The Brothers Karamazov by Fyodor Dostoevsky

This is a great book. That’s a generic thing to say, but in sincerity, in depth, in ambition, and in intelligence very little else I’ve read comes close to The Brothers Karamazov. This is a novel with that strange, intangible quality that makes you put it down occasionally, stare into space, and say ‘wow’.

Fierce is a good word for this novel. It’s also often funny, but you always take the characters seriously. There’s absurdity, but just enough to keep things entertaining without being ridiculous and never so much that you’re pulled out of the narrative. It’s like a friendly but drunk man is confessing his difficult life story: he might occasionally slur some words, and he makes you laugh at times, but you can tell that he feels every word is important. 
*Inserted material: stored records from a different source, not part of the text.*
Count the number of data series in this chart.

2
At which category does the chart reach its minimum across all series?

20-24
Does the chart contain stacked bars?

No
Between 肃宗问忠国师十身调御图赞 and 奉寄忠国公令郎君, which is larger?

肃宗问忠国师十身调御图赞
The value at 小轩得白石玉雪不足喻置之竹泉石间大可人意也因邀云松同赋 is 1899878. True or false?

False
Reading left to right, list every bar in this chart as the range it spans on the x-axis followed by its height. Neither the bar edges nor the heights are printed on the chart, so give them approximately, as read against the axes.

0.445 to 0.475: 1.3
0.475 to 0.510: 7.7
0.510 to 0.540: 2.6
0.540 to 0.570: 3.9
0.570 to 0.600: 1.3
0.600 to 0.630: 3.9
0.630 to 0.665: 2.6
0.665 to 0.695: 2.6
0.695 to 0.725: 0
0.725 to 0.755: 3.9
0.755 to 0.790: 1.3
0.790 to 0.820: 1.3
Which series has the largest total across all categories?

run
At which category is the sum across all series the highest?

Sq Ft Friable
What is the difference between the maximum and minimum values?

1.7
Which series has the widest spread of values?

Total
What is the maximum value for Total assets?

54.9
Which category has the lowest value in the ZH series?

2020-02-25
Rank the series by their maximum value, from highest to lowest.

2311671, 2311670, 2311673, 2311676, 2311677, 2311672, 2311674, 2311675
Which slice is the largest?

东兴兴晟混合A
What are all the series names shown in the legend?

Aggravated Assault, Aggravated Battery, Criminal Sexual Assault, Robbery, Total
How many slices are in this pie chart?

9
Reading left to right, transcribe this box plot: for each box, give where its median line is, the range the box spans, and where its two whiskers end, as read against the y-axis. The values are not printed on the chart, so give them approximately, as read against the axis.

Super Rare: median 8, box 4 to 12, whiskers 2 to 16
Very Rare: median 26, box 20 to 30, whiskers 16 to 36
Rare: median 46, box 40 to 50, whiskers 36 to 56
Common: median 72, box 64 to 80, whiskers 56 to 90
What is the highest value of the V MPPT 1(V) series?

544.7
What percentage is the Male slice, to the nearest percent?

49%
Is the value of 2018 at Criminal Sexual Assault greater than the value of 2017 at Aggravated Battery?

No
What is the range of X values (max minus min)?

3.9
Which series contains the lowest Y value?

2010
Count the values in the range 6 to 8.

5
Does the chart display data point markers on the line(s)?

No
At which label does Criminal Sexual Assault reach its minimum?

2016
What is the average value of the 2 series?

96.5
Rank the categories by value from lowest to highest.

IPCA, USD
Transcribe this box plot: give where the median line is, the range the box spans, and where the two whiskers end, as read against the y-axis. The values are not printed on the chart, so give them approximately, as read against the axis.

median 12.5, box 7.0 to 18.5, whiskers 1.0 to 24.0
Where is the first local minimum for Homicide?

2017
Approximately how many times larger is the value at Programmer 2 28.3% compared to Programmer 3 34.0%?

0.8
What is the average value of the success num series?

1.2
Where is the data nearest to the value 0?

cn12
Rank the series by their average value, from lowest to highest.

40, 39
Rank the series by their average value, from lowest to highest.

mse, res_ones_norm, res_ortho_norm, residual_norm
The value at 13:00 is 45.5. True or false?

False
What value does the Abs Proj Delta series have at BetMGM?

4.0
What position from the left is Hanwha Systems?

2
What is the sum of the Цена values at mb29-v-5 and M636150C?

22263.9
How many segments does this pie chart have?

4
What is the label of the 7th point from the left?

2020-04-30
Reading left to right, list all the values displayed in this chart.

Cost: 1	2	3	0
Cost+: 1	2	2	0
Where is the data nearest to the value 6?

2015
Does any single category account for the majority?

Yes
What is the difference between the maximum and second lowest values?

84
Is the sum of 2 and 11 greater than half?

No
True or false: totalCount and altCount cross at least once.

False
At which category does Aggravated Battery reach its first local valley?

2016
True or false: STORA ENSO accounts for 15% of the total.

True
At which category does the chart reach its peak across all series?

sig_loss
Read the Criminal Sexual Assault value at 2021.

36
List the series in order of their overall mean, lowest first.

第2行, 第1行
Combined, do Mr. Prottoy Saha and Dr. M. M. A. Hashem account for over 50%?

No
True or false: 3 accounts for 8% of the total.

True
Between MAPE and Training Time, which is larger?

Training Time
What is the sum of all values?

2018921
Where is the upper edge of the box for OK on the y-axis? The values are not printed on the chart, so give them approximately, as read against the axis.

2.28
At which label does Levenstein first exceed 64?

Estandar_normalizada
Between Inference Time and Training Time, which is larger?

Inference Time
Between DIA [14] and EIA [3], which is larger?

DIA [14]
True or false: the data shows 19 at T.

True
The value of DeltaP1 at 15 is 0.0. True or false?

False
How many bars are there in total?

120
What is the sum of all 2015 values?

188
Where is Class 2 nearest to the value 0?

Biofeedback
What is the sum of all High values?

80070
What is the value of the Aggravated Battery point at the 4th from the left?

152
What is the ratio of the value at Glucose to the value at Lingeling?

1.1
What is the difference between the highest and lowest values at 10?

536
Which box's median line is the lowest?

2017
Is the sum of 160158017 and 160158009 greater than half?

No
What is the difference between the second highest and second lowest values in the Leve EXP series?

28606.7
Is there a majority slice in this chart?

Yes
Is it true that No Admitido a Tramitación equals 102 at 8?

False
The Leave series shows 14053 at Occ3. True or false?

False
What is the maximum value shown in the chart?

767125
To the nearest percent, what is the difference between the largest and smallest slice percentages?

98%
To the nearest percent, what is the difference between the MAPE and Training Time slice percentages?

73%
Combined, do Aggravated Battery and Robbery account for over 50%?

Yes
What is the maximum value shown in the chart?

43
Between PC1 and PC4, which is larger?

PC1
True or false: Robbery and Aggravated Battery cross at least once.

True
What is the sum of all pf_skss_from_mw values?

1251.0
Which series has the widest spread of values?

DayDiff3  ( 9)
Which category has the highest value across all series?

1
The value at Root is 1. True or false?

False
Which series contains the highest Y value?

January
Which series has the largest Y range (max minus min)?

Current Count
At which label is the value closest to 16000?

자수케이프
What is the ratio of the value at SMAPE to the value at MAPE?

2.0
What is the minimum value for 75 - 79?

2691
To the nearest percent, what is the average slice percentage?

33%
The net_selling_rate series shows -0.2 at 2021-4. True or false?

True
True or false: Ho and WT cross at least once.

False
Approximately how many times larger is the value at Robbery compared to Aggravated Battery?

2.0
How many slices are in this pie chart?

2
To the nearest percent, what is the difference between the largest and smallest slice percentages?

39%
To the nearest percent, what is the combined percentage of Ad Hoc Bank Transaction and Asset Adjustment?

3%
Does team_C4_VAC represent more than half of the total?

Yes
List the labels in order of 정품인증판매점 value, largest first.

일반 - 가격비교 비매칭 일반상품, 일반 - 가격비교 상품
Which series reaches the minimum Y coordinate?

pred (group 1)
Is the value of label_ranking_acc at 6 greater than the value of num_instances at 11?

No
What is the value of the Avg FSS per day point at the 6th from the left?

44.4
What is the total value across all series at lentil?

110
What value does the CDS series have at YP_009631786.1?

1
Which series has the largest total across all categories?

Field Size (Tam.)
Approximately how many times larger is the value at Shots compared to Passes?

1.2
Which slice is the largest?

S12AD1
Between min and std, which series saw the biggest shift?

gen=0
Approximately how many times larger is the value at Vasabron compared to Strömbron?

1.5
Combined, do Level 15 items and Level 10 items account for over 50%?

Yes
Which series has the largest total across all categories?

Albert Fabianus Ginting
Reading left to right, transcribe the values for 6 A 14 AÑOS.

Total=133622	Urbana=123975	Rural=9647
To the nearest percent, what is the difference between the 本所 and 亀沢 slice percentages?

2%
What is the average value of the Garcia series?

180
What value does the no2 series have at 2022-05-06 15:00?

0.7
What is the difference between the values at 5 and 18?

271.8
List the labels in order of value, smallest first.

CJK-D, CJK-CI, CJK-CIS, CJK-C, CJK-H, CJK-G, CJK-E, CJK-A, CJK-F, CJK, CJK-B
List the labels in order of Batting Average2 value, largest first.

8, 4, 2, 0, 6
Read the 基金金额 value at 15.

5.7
There are so many disparate elements floating around for the first four-hundred pages that it was difficult to imagine how they could ever coalesce, and there are slow moments even further on in the book. But everything, by the end, was tied together. Moments that could come across as saccharine are tinged with significance, as there’s such a strong moral centre that you buy them, sentimentality and all. The extreme natures of the characters are revealed as expressing the horrific depths that emotion can plunge us into. Their intensity reveals the consequences of suffering in daily life, and the difficulty in being good.

This is all also very entertaining to read about which is a hard thing to pull off, especially in a book this long. This thing is just fun. Imagine a soap written by one of the smartest people who ever lived and you’ve got the idea.

The Karamazov brothers are three of the most acutely drawn characters in existence, particularly Ivan, who is the crux of two of the best chapters — ‘The Grand Inquisitor’ and ‘The Devil’. But it’s hard not to love Alyosha, who is almost absurdly sensitive, but also clever, trusting, and wise. Dmitry is incredibly intense in every aspect, but honest and with a strange sense of honour that’s engaging to read about.

Ilyusha’s introduction in Book X, where Alyosha meets a group of schoolchildren who are throwing rocks at a classmate, was, however, the moment when I realised this was going to be a book I’ll be happy to revisit in the future.

I know I’ll get something new out of it every time I pick it up again, wherever I am in my life.